Memang, perbedaan pendapat–juga kepentingan–sudah terjadi dalam urusan pembentukan Pansus Hak Angket Perpajakan di DPR belum lama ini. Partai Golkar dan PKS menyatakan setuju terhadap penggunaan hak anggota DPR menyelidiki kasus perpajakan. Berdeda dengan kawan koalisinya (Partai Demokrat, PPP dan PAN) yang menyatakan menolak penggunaan Hak Angket itu.

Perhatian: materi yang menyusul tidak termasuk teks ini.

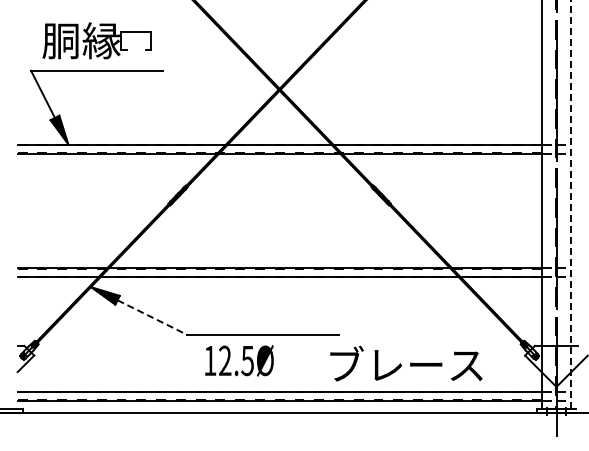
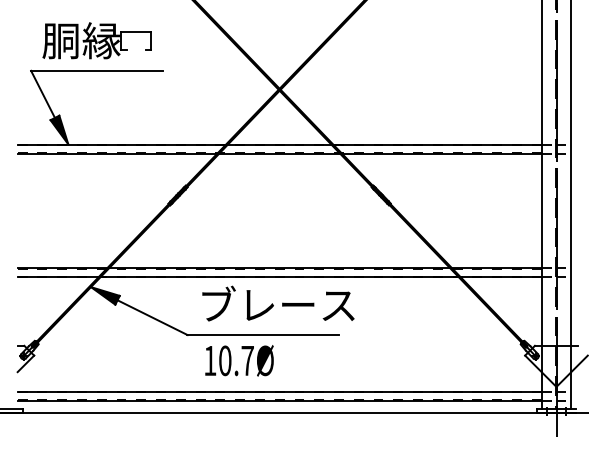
line at (571, 204): dashed -> solid
line at (153, 317): dashed -> solid
text at (236, 360): 12.5Ø -> 10.7Ø
text at (406, 363) position: (406, 363) -> (278, 303)
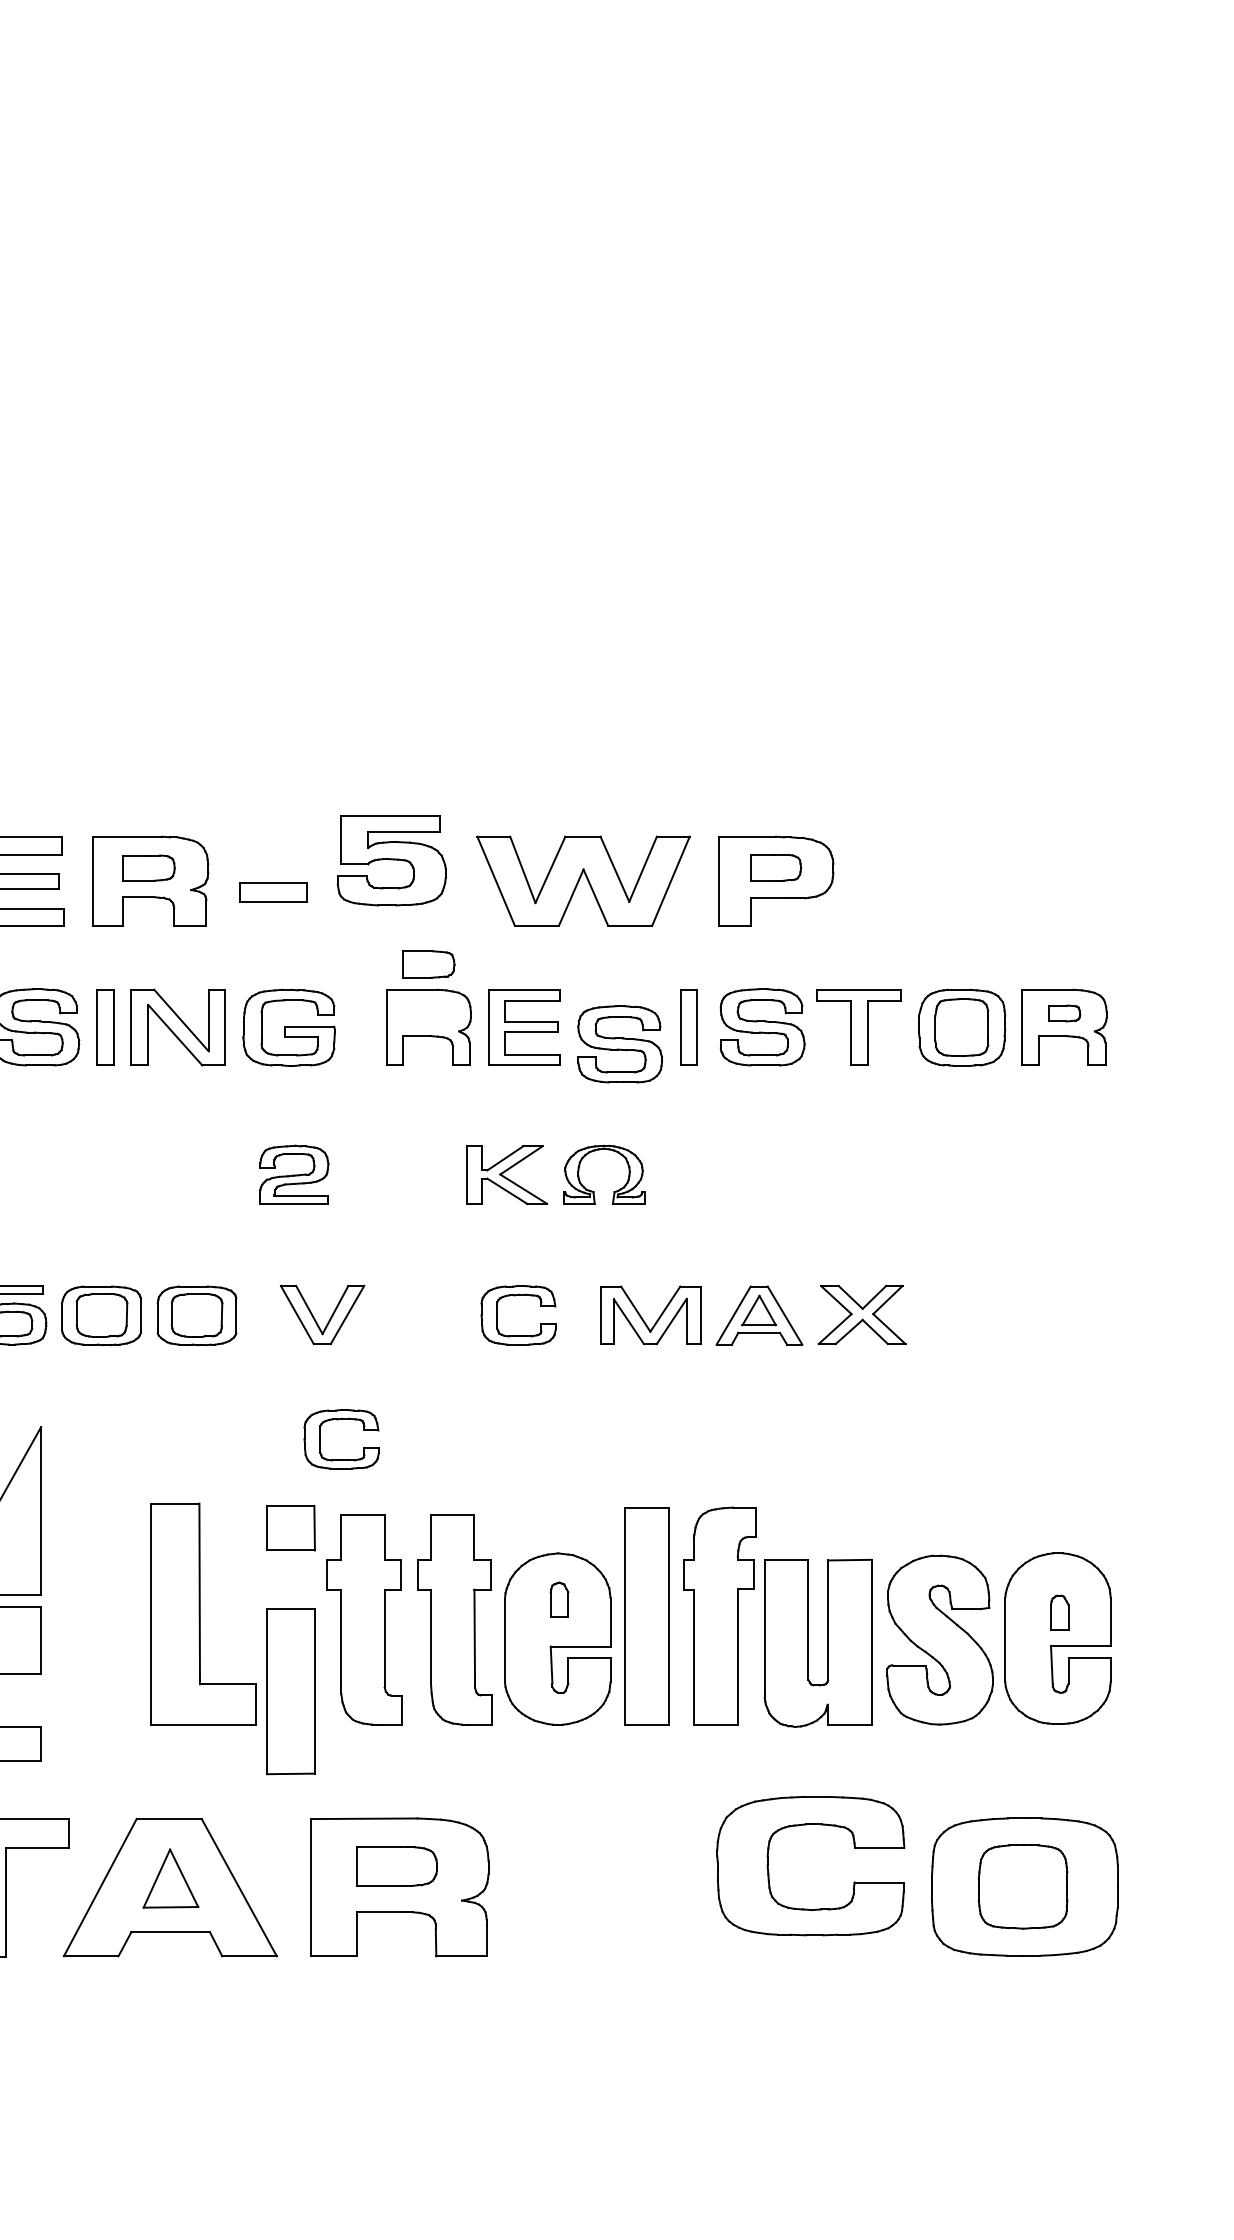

Parpol yang selama ini diposisikan sebagai barisan oposisi (PDI Perjuangan dan Partai Hanura) menyatakan setuju, kecuali Partai Gerakan Indonesia Raya (Gerindra) yang menyatakan menolak. Sehingga hasil akhir pemungutan suara menyatakan : 266 menolak dan 264 setuju.
Dengan posisi itu Partai Gerindra menunggu sebagai “kawan baru” koalisi ?
Dalam politik, merangkul Gerindra masuk ke dalam koalisi Parpol pendukung pemerintah SBY–Boediono itu sah-sah saja dan mungkin terjadi. Sama kemungkinannya dan sahnya mengeluarkan Partai Golkar dan PKS dari koalisi. Sebuah hal yang biasa dalam politik, tidak ada kawan dan lawan yang abadi keculai kepentingan itu sendiri.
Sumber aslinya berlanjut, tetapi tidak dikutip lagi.